Такой вот обмен мнениями произошел…
Будь она способна воспринимать доводы, я бы, с понятной оговоркой, взял на себя обвинение в расизме. Расизм как предпочтение неискореним. Он исчезнет, когда исчезнут расы, не раньше. Я расист, потому что женился на белой, а не на негритянке, и никогда не дружил с неграми. За всю мою долгую жизнь у меня не нашлось с неграми ничего общего: ни интересов, ни вкусов. Между прочим, и с индусами у меня нет ни дружбы, ни общности, но я ведь при этом помню, что индусы (тоже почти что чернокожие) с первых шагов истории были в культурном отношении высшей расой по отношению к соседним народам, что они, опережая белых европейцев, век за веком поставляют миру гениев в области искусства и мысли, что теорему Пифагора они знали до халдеев, не то что до Пифагора, взявшего ее в Египте.
Человек волен любить блондинок и не любить брюнеток. Предпочтение не оскорбление, не преступление. С легким сердцем беру на себя обвинение в таком расизме без ненависти. Мне нравятся черты лица белых людей, а черты лица большинства людей африканского происхождения не нравятся, и – да-да, соберемся с духом! – цвет их кожи мне тоже не нравится. Но в этом нет ни дюйма наступления на общественные права негров. В споре между двумя людьми я отдам предпочтение тому, кто прав, а не тому, кто мне нравится. Так же точно поступает и закон, когда он закон.
Расизм как недоверие тоже неискореним. Американская полиция, в которой рядом с белыми служат негры, китайцы, индусы, не имеет расистской установки против негров. Утверждать такое – дело бессовестное. Но поскольку преступность среди негров выше, чем среди белых, то полицейский-негр поневоле смотрит на любого встречного негра с большим подозрением, чем на белого.

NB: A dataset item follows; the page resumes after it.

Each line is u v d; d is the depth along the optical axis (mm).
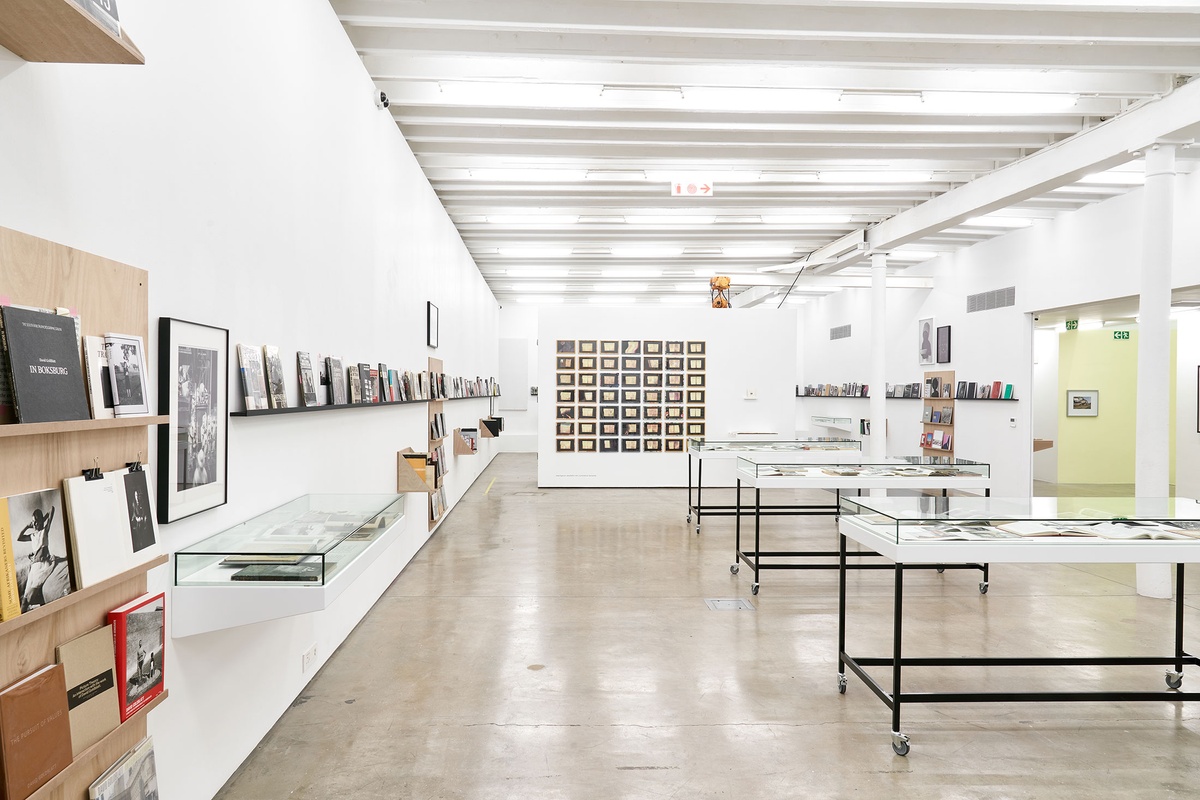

Если б наша дочь могла вести спор, задумываясь над словами собеседника… Но где там! Она – на стороне униженных и оскорбленных. Она – за справедливость, за равенство. Ей в голову нейдет, что справедливость и равенство в человеческом обществе в принципе недостижимы, что они – маска зависти.
Разве нормальный человек не жаждет равенства мужчин и женщин, белых и черных? Мы все – двумя руками за равенство. Но не мешает помнить, что это тропинка над пропастью.
Бес равенства работает на уничтожение вида homo sapiens, требует от нас признать, что все люди равны не только перед законом, но и в смысле своего ума и таланта. Тут двигатель жажды равенства – зависть – выступает особенно наглядно.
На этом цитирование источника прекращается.